Sunday, 6 October 1996

Cor Blimey It's Matt King, Oct 6, 1996


Cor Blimey It's Matt King
At Star & Garter Hotel Nelson & Dorcas Sts. Sth Melbourne, Wed-Sat until October 18, 1996
 Reviewed by KH around Oct 5, 1996

It's been a while since I was at a pub comedy gig. Aah! My misspent youth! The publican greeted me; "Are you the judge?"  Was I missing a wet T-shirt comp in the bar? I trailed upstairs, followed by the perfume of stale beer, to a windowless room with a kids' wacky alphabet doona cover/backdrop on a tiny stage.  Comedy still works on a low budget.

Matt King ambles onstage with a bad Geography-class map of England. He is a warm, mild-mannered, sweet-tempered stand-up with a Hertfordshire accent - or is it f...ing Essex? He started slowly but by the end this audient was laugh-weeping at frighteningly true, gruesome childhood stories about his militaristic dad's obsession with order and adventure holidays. King engenders a heap of sympathetic "Ohs!" and "poor sod" responses.

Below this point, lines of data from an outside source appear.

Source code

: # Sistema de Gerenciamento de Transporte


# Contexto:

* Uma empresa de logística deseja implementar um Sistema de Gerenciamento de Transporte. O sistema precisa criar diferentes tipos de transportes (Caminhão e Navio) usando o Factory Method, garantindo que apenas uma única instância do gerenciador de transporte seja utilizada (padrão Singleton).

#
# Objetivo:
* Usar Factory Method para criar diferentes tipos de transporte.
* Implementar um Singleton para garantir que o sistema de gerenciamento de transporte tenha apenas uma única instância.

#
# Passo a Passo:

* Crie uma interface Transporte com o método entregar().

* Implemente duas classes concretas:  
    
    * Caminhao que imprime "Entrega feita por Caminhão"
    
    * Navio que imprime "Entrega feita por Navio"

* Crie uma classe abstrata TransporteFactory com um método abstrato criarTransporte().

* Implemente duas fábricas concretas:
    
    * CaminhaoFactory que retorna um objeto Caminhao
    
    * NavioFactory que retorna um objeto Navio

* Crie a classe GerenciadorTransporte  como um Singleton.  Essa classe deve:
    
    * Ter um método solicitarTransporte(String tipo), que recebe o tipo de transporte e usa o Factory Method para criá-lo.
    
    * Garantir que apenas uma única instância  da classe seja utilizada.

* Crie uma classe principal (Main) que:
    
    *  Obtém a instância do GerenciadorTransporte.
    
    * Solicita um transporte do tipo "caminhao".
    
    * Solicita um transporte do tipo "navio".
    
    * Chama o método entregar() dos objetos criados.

The word- gag picture of little Mattie painted by big Mattie is of a skinny, unsporty kid with attitude. He alienates his nightmare German exchange family, evades death by kayak in a France and finally escapes England for good for Oz, land of his favourite scary, lethal critters.

King is a great yarn-spinner and the longer the story the better. He re-incorporates snippets, appeals to our sympathies and our prejudices about the English, the Germans, the French, the military, the cub scouts - everything. The more excruciating the story, the funnier he is.

We squirm at his adoption story: " They did a bit of shopping on the way home and picked up a baby too." His father's homemade snake costume is every kid's embarrassing nightmare. The whole routine travels a path to dad getting his just deserts for being a total shit.